Page 190 - SC SCAR 2023 ENGLISH Flipbook
P. 190

                                 PART 5 ORGANISATION INFORMATION
 Lifetime expected credit losses are the expected credit losses that result from all possible default events over the expected life of the asset, while 12-month expected credit losses are the portion of expected credit losses that result from default events that are possible within the 12 months after the reporting date. The maximum period considered when estimating expected credit losses is the maximum contractual period over which the SC is exposed to credit risk.
The SC estimates the expected credit losses on trade receivables using a provision matrix with reference to historical credit loss experience.
An impairment loss in respect of financial assets measured at amortised cost is recognised in profit or loss and the carrying amount of the asset is reduced through the use of an allowance account.
At each reporting date, the SC assesses whether financial assets carried at amortised cost are credit impaired. A financial asset is credit impaired when one or more events that have a detrimental impact on the estimated future cash flows of the financial asset have occurred.
The gross carrying amount of a financial asset is written off (either partially or full) to the extent that there is no realistic prospect of recovery.
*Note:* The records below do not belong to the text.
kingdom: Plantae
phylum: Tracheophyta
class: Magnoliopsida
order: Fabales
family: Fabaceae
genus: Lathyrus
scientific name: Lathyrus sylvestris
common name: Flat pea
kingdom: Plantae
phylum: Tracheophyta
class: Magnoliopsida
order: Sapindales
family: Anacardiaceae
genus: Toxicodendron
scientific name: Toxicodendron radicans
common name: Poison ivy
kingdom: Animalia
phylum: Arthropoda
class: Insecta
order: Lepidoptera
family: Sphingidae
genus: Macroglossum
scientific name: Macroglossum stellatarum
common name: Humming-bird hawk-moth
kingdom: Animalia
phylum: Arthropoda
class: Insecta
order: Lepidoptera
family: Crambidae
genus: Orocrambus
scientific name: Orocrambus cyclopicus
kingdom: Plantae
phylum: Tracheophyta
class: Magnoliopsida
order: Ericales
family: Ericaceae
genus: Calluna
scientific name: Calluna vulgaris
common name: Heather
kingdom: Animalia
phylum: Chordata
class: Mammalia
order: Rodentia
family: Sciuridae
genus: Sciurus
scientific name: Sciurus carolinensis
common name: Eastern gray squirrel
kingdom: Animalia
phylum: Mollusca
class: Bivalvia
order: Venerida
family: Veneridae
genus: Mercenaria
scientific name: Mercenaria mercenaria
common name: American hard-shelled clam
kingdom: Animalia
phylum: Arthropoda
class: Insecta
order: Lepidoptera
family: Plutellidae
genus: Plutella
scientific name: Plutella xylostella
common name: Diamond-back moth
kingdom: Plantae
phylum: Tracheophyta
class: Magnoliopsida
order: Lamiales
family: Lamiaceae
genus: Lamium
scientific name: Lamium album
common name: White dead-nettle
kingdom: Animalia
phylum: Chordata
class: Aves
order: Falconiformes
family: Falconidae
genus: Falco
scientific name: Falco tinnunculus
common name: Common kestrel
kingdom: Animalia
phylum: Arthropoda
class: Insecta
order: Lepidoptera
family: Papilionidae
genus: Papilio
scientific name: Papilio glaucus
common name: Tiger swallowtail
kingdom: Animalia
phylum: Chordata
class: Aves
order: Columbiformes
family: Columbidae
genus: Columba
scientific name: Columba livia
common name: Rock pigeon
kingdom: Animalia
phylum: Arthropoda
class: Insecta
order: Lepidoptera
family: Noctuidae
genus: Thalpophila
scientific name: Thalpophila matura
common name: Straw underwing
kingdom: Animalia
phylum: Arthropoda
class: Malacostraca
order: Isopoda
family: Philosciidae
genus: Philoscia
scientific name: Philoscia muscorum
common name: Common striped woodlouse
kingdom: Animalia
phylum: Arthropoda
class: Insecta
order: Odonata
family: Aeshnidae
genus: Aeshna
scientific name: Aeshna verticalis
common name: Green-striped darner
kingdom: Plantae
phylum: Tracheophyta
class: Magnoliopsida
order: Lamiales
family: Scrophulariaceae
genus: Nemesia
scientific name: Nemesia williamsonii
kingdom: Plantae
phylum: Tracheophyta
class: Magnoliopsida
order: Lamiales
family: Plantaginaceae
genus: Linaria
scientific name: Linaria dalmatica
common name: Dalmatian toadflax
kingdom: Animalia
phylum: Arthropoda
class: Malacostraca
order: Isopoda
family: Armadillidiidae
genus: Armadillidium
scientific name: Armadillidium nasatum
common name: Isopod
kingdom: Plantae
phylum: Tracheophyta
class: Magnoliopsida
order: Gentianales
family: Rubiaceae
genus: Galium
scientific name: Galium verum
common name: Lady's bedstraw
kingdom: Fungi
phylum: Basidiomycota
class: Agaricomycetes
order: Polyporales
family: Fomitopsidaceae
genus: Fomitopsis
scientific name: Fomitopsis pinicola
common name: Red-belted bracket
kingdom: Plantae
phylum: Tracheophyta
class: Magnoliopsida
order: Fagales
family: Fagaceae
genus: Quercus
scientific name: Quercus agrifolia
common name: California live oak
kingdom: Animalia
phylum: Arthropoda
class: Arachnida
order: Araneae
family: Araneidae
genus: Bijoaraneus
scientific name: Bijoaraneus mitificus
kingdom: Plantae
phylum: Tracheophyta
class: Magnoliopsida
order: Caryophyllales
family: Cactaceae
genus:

This is generally the case when the SC determines that the debtor does not have assets or sources of income that could generate sufficient cash flows to repay the amounts subject to the write-off. However, financial assets that are written off could still be subject to enforcement activities in order to comply with the SC’s procedures for recovery of amounts due.
(ii) Non-financial assets
The carrying amounts of non-financial assets are reviewed at the end of each reporting period to determine whether there is any indication of impairment. If any such indication exists, then the asset’s recoverable amount is estimated.
For the purpose of impairment testing, assets are grouped together into the smallest group of assets that generates cash inflows from continuing use that are largely independent of the cash inflows of other assets or cash-generating units. The recoverable amount of an asset or cash- generating unit is the greater of its value in use and its fair value less costs of disposal. In assessing value in use, the estimated future cash flows are discounted to their present value using a pre-tax discount rate that reflects current market assessments of the time value of money and the risks specific to the asset or cash-generating unit.
(g) Revenue
Revenue is measured based on the consideration specified in a contract with a customer in exchange for transferring services to a customer, excluding amounts collected on behalf of third party. The SC recognises income when (or as) it transfers control over a service to customer. An asset is transferred when (or as) the customer obtains control of the asset.
The SC transfers control of services at a point in time unless one of the following over-time criteria is met:
(a) The customer simultaneously receives and consumes the benefits provided as the SC performs;
(b) The SC’s performance creates or enhances an asset that the customer controls as the asset is created or enhanced; or
(c) The SC’s performance does not create an asset with an alternative use and the SC has an enforceable right to payment for performance completed to date.